The outspoken legislator says she did not have a microphone to enable her respond to DP Ruto's submissions against the Building Bridges Initiative (BBI) report.

“I was answering his questions because he was asking us questions about what should be done, and I was basically reminding him he is the deputy president and I should be asking him the questions he was asking and not vice versa,” the MP said in an exclusive interview with KTN News.

Odhiambo concurred with DP Ruto’s thinking when she acknowledged that there may be areas that need strengthening in the report even if it promises more gains to the Kenyan people.

 “There are some issues that will be addressed through the constitutional review and some through legislative action,” she told KTN News.

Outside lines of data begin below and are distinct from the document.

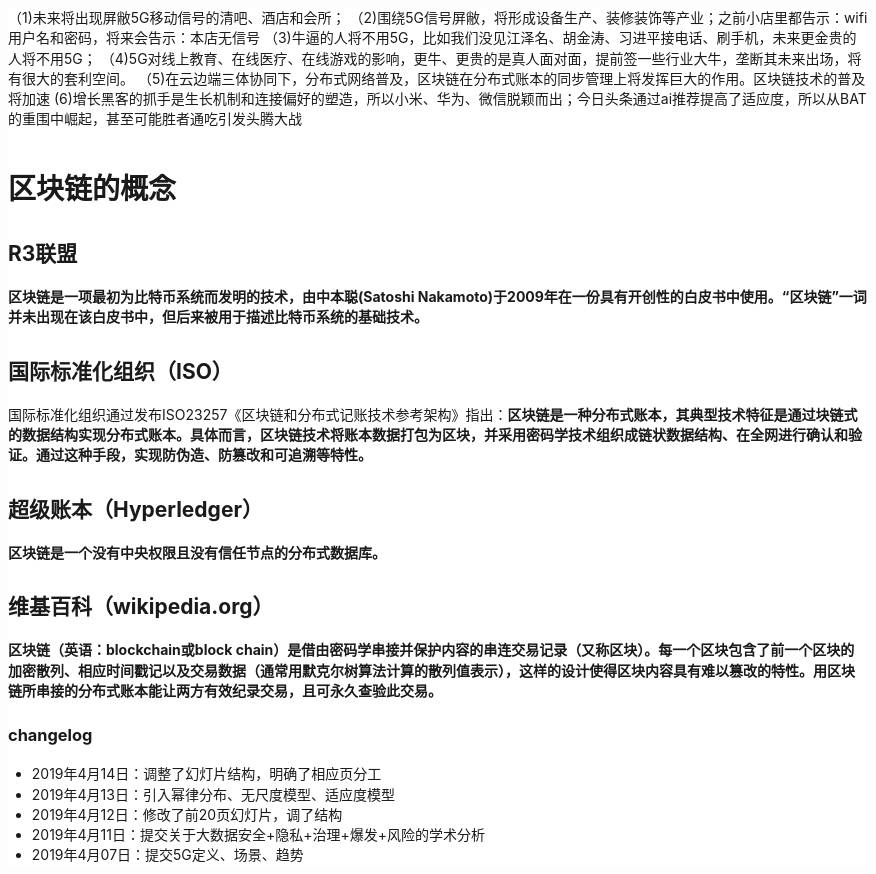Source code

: （1)未来将出现屏敝5G移动信号的清吧、酒店和会所；
（2)围绕5G信号屏敝，将形成设备生产、装修装饰等产业；之前小店里都告示：wifi用户名和密码，将来会告示：本店无信号
（3)牛逼的人将不用5G，比如我们没见江泽名、胡金涛、习进平接电话、刷手机，未来更金贵的人将不用5G；
（4)5G对线上教育、在线医疗、在线游戏的影响，更牛、更贵的是真人面对面，提前签一些行业大牛，垄断其未来出场，将有很大的套利空间。
（5)在云边端三体协同下，分布式网络普及，区块链在分布式账本的同步管理上将发挥巨大的作用。区块链技术的普及将加速
(6)增长黑客的抓手是生长机制和连接偏好的塑造，所以小米、华为、微信脱颖而出；今日头条通过ai推荐提高了适应度，所以从BAT的重围中崛起，甚至可能胜者通吃引发头腾大战

# 区块链的概念

## R3联盟

**区块链是一项最初为比特币系统而发明的技术，由中本聪(Satoshi Nakamoto)于2009年在一份具有开创性的白皮书中使用。“区块链”一词并未出现在该白皮书中，但后来被用于描述比特币系统的基础技术。**

## 国际标准化组织（ISO）

国际标准化组织通过发布ISO23257《区块链和分布式记账技术参考架构》指出：**区块链是一种分布式账本，其典型技术特征是通过块链式的数据结构实现分布式账本。具体而言，区块链技术将账本数据打包为区块，并采用密码学技术组织成链状数据结构、在全网进行确认和验证。通过这种手段，实现防伪造、防篡改和可追溯等特性。**

## 超级账本（Hyperledger）

**区块链是一个没有中央权限且没有信任节点的分布式数据库。**

## 维基百科（wikipedia.org）

**区块链（英语：blockchain或block chain）是借由密码学串接并保护内容的串连交易记录（又称区块）。每一个区块包含了前一个区块的加密散列、相应时间戳记以及交易数据（通常用默克尔树算法计算的散列值表示），这样的设计使得区块内容具有难以篡改的特性。用区块链所串接的分布式账本能让两方有效纪录交易，且可永久查验此交易。**

### changelog

- 2019年4月14日：调整了幻灯片结构，明确了相应页分工
- 2019年4月13日：引入幂律分布、无尺度模型、适应度模型
- 2019年4月12日：修改了前20页幻灯片，调了结构
- 2019年4月11日：提交关于大数据安全+隐私+治理+爆发+风险的学术分析
- 2019年4月07日：提交5G定义、场景、趋势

Suba North MP Millie Odhiambo during the launch of the Building Bridges to a United Kenya Taskforce Report at the Bomas of Kenya in Nairobi. [Stafford Ondego, Standard]

During the launch at the Bomas of Kenya, DP Ruto made several submissions on areas to be reviewed in the BBI report. 

In his speech, he said the real elephant in the room was the post-poll winner-takes-it-all mentality which the BBI was trying to address by creating the position of a Prime Minister and two deputies.

He wondered how that would take care of other big political heavyweights who would still find themselves without political offices.

Midway his speech, the DP had to pause as sections of the crowd jeered at him while shouting “Respect the President.”

According to Odhiambo, the DP was talking of a coalition government something that the BBI report is not addressing.

“BBI is talking about inclusion [and] we are saying that in a case where you win as a president, then you need to expand the framework of regions that are represented in the executive,” she said.

The MP rubbished reports that DP Ruto allies never received invites for the Bomas of Kenya conference.

Odhiambo said most of the Tangatanga allied MPs chose not to show up despite being invited to the forum that was to be used to air issues in the report.

However, Kikuyu MP Kimani Ichungwah, a DP Ruto ally, says the process was surrounded with hypocrisy.

He echoed Ruto’s remarks that the report did not touch on issues affecting Kenyans such as unemployment of the youth, saying this ought to constitute the national dialogue.

“The only two people who captured imaginations of Kenyans were DP Ruto and former vice president Musalia Mudavadi,” he said, adding that, “those are the only people who were bold enough to articulate the real issues affecting Kenyans.”

Despite being heckled Ruto made his remarks insisting we needed to have a candid discussion before the report is embraced.